**作業指示**:
映画を観た感想を述べた本文を、一字一句変えずに全文書き写しなさい。

··· 本文 ···

封切り三日目。
席数335の【SCREEN6】だが一席を空けての販売なので、
現状の席数は167程度で
その八割は埋まっている印象。
〔若草物語(1868)〕は
〔赤毛のアン(1908)〕〔子鹿物語(1938)〕〔シートン動物記(1898)〕などと並び
自分達の世代には一種の通過儀礼の必読書。
直近だとそれに〔大草原の小さな家(1932)〕が加わるか。
それにしても、何れの小説も
繰り返し映像化されるのは何故だろう?
同じ「南北戦争(1861~65)」の頃を扱っていても
直近で公開された〔ハリエット〕と比べ
随分と異なる印象が残る。
とても同時代とは思えないほど。
四姉妹が自家の貧乏を嘆くシーンにそれは顕著。
あれだけ幾部屋もある屋敷に住み、調度品もそこそこ、
女中を雇う余裕も。
要は中流よりも上位の家庭であり、更に上流に憧れればキリはないとのこと。
もっとも本作の舞台は北軍側に与している北の方の街。
実際の戦場とは離れていることも背景にはあるよう。
が、話中でいみじくも語られる
「多かれ少なかれ奴隷制の恩恵は受けている」ことは間違いのないところ。
ちょっと古いしあまり綺麗な表現ではないけど、
女三人寄ればかしましいとされている。

··· 抽出データ ···

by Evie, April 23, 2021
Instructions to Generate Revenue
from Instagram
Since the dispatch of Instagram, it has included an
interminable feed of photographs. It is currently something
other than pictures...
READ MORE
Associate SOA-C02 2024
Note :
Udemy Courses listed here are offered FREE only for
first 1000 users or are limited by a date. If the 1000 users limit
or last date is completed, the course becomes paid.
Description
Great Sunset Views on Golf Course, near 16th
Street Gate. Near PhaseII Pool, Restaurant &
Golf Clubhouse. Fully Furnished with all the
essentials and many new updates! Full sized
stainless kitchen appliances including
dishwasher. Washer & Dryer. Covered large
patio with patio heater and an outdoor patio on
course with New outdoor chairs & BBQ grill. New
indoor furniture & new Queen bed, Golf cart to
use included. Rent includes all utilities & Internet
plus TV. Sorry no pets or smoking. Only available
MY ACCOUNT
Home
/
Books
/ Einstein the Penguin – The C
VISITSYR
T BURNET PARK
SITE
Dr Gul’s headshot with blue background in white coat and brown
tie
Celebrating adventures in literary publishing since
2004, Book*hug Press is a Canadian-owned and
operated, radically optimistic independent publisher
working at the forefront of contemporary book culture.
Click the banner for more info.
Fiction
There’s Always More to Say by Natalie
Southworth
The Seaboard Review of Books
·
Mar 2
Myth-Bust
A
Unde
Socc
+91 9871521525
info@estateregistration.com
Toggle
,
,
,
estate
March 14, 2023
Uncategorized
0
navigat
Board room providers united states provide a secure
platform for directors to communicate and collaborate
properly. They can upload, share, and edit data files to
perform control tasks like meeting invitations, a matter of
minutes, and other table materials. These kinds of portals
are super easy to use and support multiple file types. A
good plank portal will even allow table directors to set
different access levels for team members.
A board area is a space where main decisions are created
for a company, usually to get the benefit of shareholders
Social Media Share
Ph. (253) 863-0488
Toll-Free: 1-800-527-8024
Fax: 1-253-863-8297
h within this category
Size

···
··· 抽出データ ···

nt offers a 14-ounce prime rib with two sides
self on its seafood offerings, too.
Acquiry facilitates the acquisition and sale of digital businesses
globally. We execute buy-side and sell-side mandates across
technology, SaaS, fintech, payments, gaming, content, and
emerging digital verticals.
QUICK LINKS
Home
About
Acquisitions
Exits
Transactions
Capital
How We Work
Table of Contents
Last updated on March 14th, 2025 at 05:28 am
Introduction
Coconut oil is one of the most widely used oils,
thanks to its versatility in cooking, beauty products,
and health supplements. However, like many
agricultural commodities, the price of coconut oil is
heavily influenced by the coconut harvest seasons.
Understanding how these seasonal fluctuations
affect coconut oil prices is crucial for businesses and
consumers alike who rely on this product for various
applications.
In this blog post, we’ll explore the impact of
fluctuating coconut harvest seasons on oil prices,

···
··· 抽出データ ···

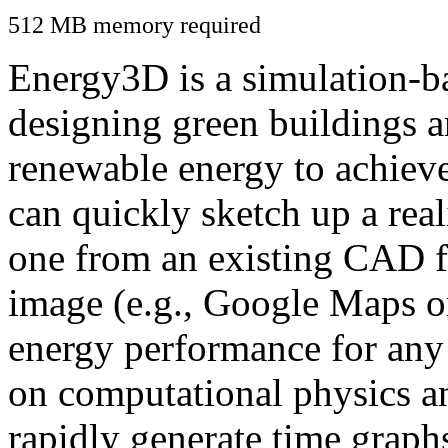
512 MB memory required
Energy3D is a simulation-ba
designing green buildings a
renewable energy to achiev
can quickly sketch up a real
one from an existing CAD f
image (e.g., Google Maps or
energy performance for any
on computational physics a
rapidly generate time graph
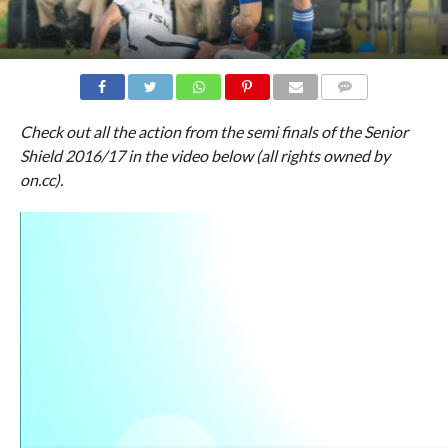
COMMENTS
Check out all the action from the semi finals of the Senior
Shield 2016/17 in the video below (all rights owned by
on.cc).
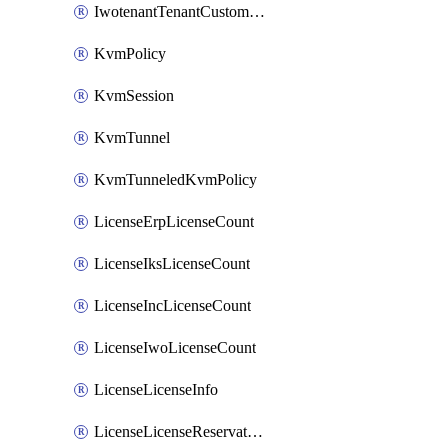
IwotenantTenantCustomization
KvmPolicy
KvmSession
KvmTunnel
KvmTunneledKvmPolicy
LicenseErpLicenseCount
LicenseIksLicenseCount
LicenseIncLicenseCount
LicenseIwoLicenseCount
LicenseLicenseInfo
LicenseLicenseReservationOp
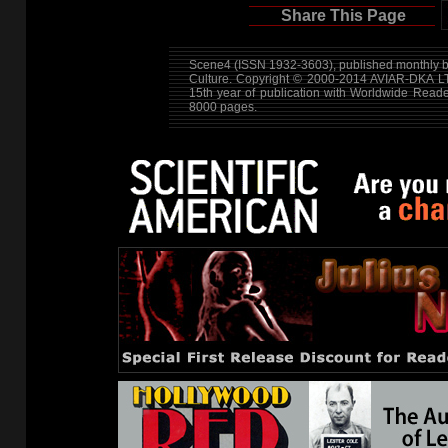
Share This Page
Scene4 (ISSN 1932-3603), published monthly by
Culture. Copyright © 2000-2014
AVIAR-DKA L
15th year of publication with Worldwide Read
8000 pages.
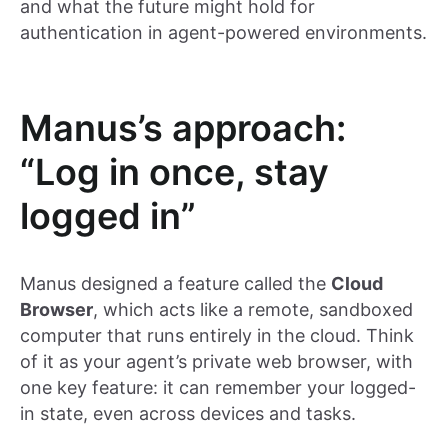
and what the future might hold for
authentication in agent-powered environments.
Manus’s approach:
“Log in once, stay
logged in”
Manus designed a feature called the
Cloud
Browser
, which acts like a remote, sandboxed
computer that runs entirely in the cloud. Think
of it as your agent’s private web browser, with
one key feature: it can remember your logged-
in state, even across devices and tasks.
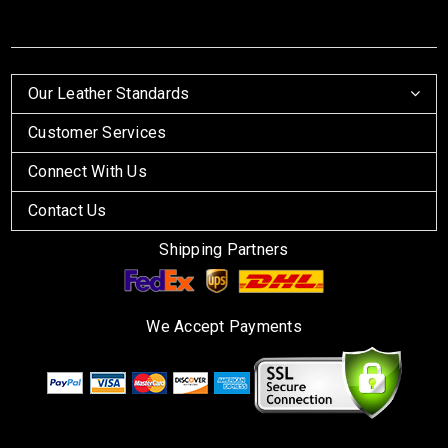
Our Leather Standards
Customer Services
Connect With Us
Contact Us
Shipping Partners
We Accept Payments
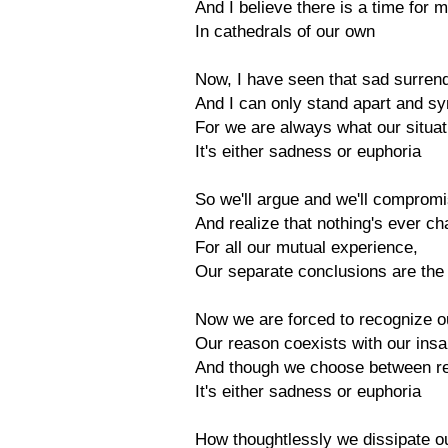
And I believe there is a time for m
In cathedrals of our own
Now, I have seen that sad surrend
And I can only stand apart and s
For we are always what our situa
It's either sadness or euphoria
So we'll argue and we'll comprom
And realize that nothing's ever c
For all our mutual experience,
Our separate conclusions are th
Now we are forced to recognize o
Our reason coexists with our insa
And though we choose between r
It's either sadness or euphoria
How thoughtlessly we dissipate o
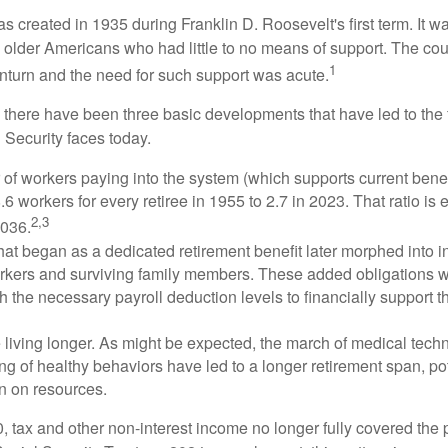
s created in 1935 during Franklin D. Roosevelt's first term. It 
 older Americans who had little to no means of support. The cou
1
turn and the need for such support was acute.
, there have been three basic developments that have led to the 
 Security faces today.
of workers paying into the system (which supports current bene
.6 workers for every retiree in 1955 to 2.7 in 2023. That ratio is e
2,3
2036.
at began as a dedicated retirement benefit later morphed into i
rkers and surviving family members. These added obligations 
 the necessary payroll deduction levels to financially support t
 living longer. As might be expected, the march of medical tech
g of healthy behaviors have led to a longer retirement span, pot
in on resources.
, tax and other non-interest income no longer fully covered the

···

**解答欄**:
封切り三日目。
席数335の【SCREEN6】だが一席を空けての販売なので、
現状の席数は167程度で
その八割は埋まっている印象。
〔若草物語(1868)〕は
〔赤毛のアン(1908)〕〔子鹿物語(1938)〕〔シートン動物記(1898)〕などと並び
自分達の世代には一種の通過儀礼の必読書。
直近だとそれに〔大草原の小さな家(1932)〕が加わるか。
それにしても、何れの小説も
繰り返し映像化されるのは何故だろう?
同じ「南北戦争(1861~65)」の頃を扱っていても
直近で公開された〔ハリエット〕と比べ
随分と異なる印象が残る。
とても同時代とは思えないほど。
四姉妹が自家の貧乏を嘆くシーンにそれは顕著。
あれだけ幾部屋もある屋敷に住み、調度品もそこそこ、
女中を雇う余裕も。
要は中流よりも上位の家庭であり、更に上流に憧れればキリはないとのこと。
もっとも本作の舞台は北軍側に与している北の方の街。
実際の戦場とは離れていることも背景にはあるよう。
が、話中でいみじくも語られる
「多かれ少なかれ奴隷制の恩恵は受けている」ことは間違いのないところ。
ちょっと古いしあまり綺麗な表現ではないけど、
女三人寄ればかしましいとされている。